Qtopia kicks off with $1m gift from Sarah and Lachlan Murdoch
Sarah and Lachlan Murdoch are giving $1m to Australia’s first queer museum and urging corporations to give generously to the country’s queer community.
Sarah and Lachlan Murdoch are giving $1m to Australia’s first queer museum and urging corporations to give generously to the country’s queer community.
Qtopia – a dedicated space for LGBTQIA+ history, art and culture – launched at the Bandstand in Sydney’s National Art School on Thursday with an exhibit celebrating gender and sexual diversity, just in time for the kick-off on Friday of the city’s World Pride festival.
Ms Murdoch and Mr Murdoch – the co-chairman of News Corp, publisher of The Australian – were approached by their friend Ian Roberts, Australia’s first openly gay rugby league player, to support the museum, which he has worked on for three years.

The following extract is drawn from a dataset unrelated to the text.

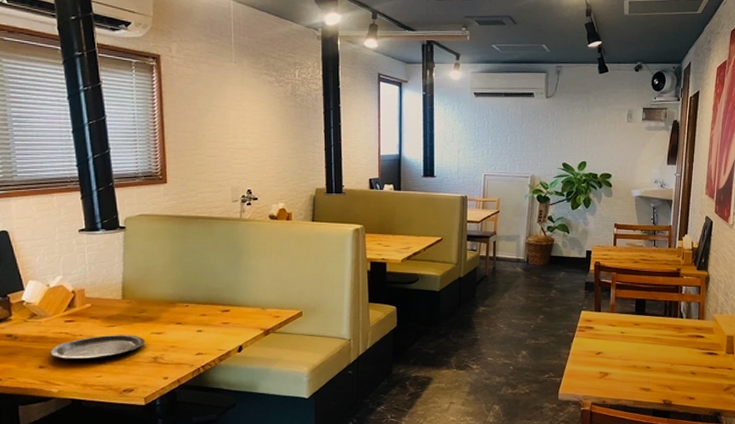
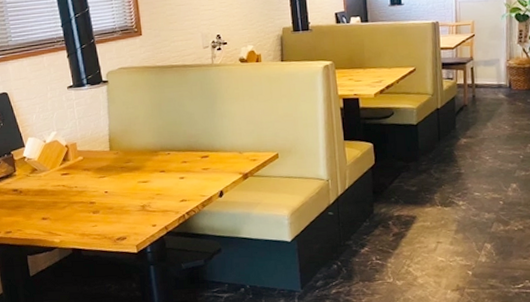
plate: present [50,334,145,360] -> none [50,184,133,211]

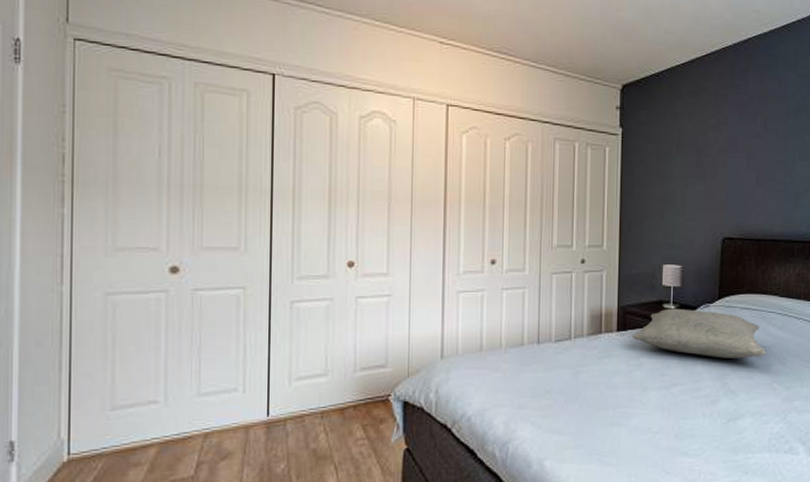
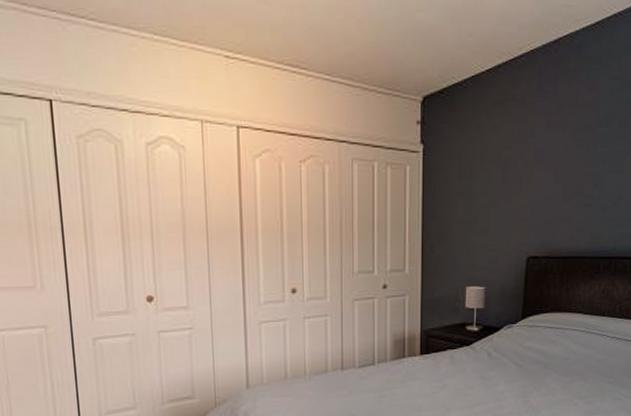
pillow: present [633,308,766,358] -> none [436,330,568,377]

“I hope our donation will encourage many more corporates, foundations and families to invest in what will be an amazing institution. An institution that … saves the lives of many young Australians,” Ms Murdoch told the crowd at the museum opening.
Qtopia was envisioned by David Cooper, a St Vincent’s Hospital immunologist who made some of the first diagnoses of HIV-AIDS and dreamt of a physical space to honour those affected. He died in 2018.
“It’s a big honour for Lachlan and me to be able to lay the financial foundations to realise David Cooper’s vision,” Ms Murdoch said. “Our hope is that Qtopia Sydney will assure the dreadful crimes against the queer community will never be forgotten and the stories of those who fought are told. Our hope is that Qtopia finds a permanent home.”
The HIV-AIDS epidemic was one Ms Murdoch saw up close and she told The Australian that in her first two years in modelling, “so many people that I worked with died”.
“It was incredibly shocking, it was incredibly sad,” she said. “And the discrimination that went on during that time was awful … This is our community, incredible creative people. This is our family. I’ve seen a lot of discrimination over the years and we can’t let it continue.”
Two exhibits have been installed in Darlinghurst: the first in the Bandstand and the second in Building 11 of the National Art School. The latter, which opens on Friday, will be a re-creation of Ward 17 of St Vincent’s Hospital, the nation’s first dedicated HIV-AIDS treatment centre.
Board member and chairman David Polson, among the first 400 people to be diagnosed with HIV-AIDS in Australia, spent time in Ward 17 and was treated by Cooper.
“Today is a very important day to me because … it’s a memorial for my dear friend David Cooper, who saved my life,” he said.